In that same e-mail, prosecutor Lisa Teesch-Maguire wrote: "If you want to help the Defendant -- that is your choice and you are free to do so, but please know that you can voice those opinions through this office, just as strongly."
The effect of the e-mail, Holmes's attorneys argued, was to dissuade victims from talking to them. "The prosecution has sabotaged the defense's credibility with the victim-witnesses in this case, and wrongly inflamed the victims and their families," they wrote. Holmes's attorneys asked that prosecutors be sanctioned for interfering with the defense's investigation of the case. One of the sanctions they suggested was to take the death penalty off the table as a possible punishment for Holmes.
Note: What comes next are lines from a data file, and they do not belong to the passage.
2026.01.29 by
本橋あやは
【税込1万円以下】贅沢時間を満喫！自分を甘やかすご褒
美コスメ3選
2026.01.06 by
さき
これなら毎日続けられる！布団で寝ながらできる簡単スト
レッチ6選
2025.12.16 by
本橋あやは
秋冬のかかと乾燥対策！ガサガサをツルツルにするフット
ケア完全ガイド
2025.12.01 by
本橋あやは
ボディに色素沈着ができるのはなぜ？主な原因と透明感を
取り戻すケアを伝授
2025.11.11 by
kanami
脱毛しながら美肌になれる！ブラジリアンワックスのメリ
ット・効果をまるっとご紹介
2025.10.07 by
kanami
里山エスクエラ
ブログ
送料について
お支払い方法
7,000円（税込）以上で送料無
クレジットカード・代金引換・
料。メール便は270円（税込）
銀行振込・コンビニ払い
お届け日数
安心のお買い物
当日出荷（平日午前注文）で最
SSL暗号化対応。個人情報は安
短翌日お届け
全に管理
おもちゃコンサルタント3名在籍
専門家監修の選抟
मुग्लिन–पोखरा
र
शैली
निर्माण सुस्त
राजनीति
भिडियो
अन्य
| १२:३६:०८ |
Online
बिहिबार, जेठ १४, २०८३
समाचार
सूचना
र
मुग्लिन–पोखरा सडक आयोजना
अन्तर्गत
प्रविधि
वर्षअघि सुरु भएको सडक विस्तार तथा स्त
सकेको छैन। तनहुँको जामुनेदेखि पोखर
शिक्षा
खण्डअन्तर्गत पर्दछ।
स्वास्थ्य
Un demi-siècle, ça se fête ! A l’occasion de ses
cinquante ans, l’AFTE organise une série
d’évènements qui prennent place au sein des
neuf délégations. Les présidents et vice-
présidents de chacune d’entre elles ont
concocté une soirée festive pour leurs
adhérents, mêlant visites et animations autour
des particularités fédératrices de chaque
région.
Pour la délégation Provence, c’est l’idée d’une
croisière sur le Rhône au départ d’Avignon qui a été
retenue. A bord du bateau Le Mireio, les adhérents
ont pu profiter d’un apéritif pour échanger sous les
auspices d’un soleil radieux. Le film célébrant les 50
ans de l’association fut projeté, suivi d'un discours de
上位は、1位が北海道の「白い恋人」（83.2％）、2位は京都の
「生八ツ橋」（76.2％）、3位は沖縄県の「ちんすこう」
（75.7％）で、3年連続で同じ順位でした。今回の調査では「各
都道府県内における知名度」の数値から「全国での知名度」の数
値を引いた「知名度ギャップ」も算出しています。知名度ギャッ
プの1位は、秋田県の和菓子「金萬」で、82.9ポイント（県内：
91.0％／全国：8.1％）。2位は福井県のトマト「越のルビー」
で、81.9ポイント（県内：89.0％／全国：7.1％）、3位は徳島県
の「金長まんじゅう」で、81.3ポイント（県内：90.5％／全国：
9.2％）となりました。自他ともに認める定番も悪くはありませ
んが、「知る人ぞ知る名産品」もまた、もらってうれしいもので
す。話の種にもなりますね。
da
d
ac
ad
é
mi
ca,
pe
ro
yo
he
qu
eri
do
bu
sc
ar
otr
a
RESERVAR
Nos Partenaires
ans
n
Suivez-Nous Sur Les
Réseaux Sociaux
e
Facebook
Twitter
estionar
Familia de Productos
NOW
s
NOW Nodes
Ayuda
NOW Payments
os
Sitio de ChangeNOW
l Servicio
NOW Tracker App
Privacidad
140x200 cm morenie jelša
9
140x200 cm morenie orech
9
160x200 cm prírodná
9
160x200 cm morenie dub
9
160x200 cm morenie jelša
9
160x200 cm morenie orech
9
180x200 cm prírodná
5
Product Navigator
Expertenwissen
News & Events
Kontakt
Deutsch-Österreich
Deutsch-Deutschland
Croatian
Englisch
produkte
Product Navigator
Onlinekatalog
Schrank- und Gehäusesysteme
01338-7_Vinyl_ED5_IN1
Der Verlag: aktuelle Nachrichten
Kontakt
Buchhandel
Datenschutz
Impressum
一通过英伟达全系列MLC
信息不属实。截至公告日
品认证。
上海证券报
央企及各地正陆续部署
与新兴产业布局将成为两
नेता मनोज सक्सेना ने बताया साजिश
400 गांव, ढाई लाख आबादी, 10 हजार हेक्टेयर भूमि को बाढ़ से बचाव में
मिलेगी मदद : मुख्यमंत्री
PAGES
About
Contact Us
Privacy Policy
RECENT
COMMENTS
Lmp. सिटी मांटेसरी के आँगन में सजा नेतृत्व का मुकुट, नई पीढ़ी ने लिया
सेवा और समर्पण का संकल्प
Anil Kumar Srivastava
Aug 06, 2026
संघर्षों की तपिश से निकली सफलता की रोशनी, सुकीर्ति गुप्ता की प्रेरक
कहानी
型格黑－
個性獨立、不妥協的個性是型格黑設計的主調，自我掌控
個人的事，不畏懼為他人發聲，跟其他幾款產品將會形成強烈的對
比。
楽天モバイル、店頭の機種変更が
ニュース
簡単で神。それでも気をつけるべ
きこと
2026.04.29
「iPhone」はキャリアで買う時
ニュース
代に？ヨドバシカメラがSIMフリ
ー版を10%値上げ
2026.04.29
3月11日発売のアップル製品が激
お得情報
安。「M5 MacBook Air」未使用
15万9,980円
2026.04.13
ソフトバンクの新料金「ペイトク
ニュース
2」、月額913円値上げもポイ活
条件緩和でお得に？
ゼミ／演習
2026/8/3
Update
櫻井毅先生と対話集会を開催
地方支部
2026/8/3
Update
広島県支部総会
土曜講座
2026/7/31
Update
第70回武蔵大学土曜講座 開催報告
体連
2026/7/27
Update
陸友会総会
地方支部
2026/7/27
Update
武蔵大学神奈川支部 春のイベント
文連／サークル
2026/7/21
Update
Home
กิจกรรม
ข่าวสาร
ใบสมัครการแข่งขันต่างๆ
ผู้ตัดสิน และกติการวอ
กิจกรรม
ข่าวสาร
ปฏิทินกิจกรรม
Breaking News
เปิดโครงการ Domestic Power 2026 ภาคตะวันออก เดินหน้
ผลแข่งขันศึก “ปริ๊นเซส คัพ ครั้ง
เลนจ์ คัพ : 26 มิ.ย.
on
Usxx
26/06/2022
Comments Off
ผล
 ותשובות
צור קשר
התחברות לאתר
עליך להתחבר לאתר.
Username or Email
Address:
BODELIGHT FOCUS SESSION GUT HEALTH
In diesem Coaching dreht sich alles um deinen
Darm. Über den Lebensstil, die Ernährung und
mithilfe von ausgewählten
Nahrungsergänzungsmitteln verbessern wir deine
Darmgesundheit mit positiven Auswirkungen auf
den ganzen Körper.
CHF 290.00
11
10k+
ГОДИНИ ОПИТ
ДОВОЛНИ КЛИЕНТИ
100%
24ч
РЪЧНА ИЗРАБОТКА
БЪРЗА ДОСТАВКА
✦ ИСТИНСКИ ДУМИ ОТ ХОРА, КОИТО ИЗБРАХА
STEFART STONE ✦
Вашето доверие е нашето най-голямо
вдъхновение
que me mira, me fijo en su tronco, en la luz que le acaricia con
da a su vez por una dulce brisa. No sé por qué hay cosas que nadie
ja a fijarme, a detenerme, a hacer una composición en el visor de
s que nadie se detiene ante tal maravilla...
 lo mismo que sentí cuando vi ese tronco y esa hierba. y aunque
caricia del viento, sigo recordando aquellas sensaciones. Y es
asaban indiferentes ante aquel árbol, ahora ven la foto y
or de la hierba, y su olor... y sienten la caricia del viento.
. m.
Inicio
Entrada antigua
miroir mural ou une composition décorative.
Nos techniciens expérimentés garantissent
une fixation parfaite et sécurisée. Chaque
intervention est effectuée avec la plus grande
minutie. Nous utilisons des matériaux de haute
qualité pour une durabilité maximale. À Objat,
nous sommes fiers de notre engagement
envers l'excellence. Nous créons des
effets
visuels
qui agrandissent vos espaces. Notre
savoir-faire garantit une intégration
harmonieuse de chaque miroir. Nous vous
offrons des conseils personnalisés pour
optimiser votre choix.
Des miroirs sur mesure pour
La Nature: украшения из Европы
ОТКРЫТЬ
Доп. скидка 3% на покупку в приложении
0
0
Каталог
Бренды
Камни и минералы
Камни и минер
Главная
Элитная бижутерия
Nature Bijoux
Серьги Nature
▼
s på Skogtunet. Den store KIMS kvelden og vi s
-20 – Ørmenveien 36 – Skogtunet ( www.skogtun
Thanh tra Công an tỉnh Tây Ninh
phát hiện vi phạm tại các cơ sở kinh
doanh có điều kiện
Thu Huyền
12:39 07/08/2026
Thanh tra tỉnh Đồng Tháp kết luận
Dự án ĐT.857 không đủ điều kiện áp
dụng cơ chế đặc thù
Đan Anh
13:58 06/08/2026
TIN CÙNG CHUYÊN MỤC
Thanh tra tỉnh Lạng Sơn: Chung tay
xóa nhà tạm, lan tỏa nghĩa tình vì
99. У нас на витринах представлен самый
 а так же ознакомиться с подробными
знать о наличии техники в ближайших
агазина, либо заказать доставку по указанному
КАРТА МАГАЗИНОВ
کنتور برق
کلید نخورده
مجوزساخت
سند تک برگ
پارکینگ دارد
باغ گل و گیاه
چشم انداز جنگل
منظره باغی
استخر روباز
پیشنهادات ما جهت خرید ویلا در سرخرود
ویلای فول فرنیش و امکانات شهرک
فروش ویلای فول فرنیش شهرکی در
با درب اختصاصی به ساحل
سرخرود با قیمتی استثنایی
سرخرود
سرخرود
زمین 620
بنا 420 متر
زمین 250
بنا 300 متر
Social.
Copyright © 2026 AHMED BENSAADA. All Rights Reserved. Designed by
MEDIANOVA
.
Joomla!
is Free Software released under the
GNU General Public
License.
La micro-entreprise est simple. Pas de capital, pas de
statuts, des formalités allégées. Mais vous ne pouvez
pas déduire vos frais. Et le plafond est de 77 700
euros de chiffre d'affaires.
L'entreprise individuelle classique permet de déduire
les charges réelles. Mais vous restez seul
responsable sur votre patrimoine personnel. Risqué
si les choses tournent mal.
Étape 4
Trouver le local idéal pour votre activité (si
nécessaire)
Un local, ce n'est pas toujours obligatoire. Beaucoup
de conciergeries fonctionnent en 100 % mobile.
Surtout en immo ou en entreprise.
Judge Samour wasn't willing to go that far, but he did order prosecutors to send another e-mail to victims. "The Court concludes that none of the drastic sanctions requested is warranted," he wrote. "Nevertheless, in an abundance of caution, to address a concern raised by the defendant, the Court requires the prosecution to send a clarifying e-mail."
Teesch-Maguire sent that e-mail to victims on July 31. In it, she made clear that "it is your choice to decide whether or not you would like to speak with the defense.
"You have the right to speak or not to speak to anyone you wish about this case, or to be interviewed by anyone (or not to be interviewed by anyone) you wish about this case," she wrote. "This choice is completely your choice alone to make. This includes the prosecution, the defense, or anyone else who requests to speak with you about this case."
However, she warned victims that anything they say "may potentially be used in Court."
Holmes is accused of murdering twelve people and injuring seventy more by opening fire in an Aurora movie theater in July 2012. His trial is set to begin December 8.